__Your instructions__. Your answer should be one number: the count of lines in these entries that hold the word "understanding".
** Opening Given information block **
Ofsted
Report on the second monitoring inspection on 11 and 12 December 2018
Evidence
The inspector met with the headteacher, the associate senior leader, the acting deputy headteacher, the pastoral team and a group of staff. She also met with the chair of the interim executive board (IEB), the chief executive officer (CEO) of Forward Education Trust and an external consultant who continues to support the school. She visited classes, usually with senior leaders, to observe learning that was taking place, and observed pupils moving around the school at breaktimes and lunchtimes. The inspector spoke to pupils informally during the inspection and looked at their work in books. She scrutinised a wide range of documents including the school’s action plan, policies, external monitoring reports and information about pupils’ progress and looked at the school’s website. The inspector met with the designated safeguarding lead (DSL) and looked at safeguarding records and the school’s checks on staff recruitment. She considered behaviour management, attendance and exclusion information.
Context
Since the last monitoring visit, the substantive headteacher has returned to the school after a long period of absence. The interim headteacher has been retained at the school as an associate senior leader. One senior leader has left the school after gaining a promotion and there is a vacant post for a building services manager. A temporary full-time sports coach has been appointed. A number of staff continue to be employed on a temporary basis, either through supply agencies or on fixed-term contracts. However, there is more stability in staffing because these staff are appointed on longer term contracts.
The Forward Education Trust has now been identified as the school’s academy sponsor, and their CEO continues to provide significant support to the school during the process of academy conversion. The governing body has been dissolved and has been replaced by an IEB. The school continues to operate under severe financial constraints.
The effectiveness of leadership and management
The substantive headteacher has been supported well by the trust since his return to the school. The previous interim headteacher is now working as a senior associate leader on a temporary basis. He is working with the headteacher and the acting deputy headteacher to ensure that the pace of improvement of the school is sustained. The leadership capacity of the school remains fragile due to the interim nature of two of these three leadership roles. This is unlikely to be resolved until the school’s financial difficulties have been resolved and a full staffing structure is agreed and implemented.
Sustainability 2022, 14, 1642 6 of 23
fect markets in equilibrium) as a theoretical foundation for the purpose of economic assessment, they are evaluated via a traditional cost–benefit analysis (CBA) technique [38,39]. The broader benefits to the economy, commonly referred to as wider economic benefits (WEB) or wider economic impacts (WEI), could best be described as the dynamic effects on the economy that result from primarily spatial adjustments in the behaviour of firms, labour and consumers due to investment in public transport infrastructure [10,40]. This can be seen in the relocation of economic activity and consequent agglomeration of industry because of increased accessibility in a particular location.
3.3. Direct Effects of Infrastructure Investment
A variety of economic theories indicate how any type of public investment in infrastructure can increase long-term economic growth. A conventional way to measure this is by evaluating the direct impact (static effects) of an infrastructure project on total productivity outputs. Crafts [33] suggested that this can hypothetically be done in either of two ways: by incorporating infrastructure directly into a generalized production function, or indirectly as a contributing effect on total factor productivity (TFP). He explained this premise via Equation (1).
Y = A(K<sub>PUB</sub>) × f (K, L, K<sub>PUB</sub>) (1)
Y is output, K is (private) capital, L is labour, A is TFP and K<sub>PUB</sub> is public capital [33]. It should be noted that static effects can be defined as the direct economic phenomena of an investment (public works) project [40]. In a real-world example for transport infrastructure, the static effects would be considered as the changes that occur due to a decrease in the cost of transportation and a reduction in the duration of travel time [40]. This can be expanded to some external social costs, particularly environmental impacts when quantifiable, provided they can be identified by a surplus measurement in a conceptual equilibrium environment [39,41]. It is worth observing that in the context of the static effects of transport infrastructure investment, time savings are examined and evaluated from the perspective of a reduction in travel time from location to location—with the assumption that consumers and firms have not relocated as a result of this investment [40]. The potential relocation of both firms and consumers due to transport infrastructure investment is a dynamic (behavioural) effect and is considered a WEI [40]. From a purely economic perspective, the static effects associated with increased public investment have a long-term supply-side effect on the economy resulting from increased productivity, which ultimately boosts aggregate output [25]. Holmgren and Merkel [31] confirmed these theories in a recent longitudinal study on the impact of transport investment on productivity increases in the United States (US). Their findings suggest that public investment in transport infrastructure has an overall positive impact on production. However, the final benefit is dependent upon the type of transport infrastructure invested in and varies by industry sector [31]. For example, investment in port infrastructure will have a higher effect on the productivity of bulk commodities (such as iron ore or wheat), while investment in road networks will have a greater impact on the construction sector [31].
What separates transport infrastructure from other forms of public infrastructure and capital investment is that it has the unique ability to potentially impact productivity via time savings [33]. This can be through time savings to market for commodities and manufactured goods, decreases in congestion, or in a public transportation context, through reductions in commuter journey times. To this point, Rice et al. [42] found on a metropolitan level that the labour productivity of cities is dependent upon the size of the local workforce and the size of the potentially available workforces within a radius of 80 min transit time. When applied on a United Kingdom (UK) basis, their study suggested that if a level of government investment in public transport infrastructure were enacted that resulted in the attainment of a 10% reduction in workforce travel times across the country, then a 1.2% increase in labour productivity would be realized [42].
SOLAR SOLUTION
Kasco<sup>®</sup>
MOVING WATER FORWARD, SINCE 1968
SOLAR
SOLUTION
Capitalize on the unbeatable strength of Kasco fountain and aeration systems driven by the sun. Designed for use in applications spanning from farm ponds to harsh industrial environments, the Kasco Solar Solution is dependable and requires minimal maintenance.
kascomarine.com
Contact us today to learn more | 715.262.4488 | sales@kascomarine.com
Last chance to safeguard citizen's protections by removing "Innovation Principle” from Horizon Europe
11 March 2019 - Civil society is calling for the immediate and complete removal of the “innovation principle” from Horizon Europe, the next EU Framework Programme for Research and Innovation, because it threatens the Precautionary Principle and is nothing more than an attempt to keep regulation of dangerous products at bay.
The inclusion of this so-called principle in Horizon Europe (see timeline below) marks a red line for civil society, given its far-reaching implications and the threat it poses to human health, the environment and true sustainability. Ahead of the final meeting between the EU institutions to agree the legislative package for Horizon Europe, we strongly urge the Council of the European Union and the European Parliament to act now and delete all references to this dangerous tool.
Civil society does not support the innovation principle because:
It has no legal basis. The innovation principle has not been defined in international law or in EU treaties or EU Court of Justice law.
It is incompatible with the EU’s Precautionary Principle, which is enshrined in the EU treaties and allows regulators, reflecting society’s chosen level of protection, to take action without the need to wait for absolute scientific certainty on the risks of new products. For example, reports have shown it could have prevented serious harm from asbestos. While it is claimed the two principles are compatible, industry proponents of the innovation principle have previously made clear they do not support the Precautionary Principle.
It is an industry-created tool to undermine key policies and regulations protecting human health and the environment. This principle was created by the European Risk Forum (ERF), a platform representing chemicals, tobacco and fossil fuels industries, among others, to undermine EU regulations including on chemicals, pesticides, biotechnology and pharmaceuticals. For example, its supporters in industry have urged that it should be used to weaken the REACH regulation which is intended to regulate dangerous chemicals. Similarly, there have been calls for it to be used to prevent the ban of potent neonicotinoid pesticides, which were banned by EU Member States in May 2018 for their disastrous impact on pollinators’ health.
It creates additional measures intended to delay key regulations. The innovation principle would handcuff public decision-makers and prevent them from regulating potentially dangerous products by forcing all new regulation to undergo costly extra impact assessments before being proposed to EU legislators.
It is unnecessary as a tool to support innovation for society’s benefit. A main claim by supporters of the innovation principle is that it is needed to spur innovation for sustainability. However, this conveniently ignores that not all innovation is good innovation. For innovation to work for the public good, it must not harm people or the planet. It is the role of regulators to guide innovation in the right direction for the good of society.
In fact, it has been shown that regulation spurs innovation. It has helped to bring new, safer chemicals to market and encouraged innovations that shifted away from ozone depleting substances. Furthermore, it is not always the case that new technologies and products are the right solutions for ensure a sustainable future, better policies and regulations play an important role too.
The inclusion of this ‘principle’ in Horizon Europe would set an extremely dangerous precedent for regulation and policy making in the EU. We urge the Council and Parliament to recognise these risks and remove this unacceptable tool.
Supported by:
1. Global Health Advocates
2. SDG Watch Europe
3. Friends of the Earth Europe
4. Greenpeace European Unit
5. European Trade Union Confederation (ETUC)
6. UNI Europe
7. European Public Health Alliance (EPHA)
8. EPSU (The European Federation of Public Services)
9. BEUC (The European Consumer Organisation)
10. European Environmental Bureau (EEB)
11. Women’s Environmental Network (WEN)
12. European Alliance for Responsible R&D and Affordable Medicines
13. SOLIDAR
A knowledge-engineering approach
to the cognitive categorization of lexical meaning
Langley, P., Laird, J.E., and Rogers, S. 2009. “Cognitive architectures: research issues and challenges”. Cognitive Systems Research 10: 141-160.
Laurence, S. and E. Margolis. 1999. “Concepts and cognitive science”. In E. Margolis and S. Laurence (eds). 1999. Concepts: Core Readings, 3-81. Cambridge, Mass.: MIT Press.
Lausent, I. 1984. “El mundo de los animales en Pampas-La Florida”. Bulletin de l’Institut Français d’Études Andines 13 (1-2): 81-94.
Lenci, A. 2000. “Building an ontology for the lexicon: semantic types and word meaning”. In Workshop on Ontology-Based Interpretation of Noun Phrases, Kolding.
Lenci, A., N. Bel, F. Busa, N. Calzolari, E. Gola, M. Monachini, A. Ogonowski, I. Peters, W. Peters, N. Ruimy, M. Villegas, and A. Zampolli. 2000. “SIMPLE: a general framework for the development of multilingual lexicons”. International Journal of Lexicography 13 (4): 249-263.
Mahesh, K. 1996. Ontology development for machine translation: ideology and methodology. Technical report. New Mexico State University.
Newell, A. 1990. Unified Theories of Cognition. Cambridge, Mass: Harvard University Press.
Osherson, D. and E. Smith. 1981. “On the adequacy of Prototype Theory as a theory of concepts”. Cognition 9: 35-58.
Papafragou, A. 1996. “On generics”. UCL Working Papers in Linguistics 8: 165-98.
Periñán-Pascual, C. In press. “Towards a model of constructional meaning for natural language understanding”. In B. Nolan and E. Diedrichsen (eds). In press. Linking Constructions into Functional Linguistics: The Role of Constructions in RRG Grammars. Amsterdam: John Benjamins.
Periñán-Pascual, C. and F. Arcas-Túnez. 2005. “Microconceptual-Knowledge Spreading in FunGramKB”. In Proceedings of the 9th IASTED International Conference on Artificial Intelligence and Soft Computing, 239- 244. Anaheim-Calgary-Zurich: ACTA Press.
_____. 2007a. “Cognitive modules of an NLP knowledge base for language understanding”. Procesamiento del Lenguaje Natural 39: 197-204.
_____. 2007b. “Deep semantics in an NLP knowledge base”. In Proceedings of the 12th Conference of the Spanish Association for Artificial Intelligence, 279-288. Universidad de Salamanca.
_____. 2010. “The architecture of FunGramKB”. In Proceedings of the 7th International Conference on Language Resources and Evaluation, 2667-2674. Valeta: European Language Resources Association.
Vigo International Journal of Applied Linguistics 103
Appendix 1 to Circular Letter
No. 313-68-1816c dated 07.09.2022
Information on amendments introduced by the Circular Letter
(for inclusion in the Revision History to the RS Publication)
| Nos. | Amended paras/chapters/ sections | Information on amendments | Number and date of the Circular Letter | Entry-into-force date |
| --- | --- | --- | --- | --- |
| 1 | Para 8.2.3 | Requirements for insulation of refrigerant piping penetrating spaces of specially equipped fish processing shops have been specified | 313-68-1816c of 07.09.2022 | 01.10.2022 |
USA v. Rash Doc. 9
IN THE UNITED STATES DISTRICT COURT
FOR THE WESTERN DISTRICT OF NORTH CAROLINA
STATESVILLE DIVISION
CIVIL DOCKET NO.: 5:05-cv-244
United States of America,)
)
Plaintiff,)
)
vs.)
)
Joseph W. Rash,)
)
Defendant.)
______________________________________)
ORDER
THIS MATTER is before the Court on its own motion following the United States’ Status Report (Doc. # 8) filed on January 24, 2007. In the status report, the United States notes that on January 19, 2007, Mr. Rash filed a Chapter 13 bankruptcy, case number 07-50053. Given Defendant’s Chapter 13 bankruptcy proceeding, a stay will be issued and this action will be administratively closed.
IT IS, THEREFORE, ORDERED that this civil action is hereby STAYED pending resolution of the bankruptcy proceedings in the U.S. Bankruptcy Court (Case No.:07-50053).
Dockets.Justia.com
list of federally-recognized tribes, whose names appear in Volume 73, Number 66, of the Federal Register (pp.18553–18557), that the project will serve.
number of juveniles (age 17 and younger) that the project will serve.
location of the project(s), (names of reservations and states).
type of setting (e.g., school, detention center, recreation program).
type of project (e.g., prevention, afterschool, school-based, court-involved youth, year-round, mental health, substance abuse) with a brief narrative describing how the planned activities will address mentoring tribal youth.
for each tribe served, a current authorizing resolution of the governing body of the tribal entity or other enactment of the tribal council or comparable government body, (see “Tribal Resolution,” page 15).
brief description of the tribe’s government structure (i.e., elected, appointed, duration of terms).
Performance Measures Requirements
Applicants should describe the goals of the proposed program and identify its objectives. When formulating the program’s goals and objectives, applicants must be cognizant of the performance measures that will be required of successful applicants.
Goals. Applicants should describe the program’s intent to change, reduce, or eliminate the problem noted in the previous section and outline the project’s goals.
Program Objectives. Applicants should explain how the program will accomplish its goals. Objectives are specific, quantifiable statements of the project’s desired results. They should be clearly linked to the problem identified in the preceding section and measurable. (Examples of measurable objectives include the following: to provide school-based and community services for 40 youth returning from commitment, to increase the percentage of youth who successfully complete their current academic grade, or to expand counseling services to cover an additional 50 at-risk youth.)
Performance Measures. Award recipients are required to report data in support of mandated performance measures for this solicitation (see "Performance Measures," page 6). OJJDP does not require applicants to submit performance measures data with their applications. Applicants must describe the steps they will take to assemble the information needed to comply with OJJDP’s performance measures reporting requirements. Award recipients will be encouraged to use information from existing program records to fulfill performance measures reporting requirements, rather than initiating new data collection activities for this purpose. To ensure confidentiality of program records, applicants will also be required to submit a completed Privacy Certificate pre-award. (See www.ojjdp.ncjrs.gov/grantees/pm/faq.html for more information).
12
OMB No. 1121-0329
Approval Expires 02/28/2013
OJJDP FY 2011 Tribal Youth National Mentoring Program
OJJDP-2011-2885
** Closing Given information block **
__Response to the exercise__. 2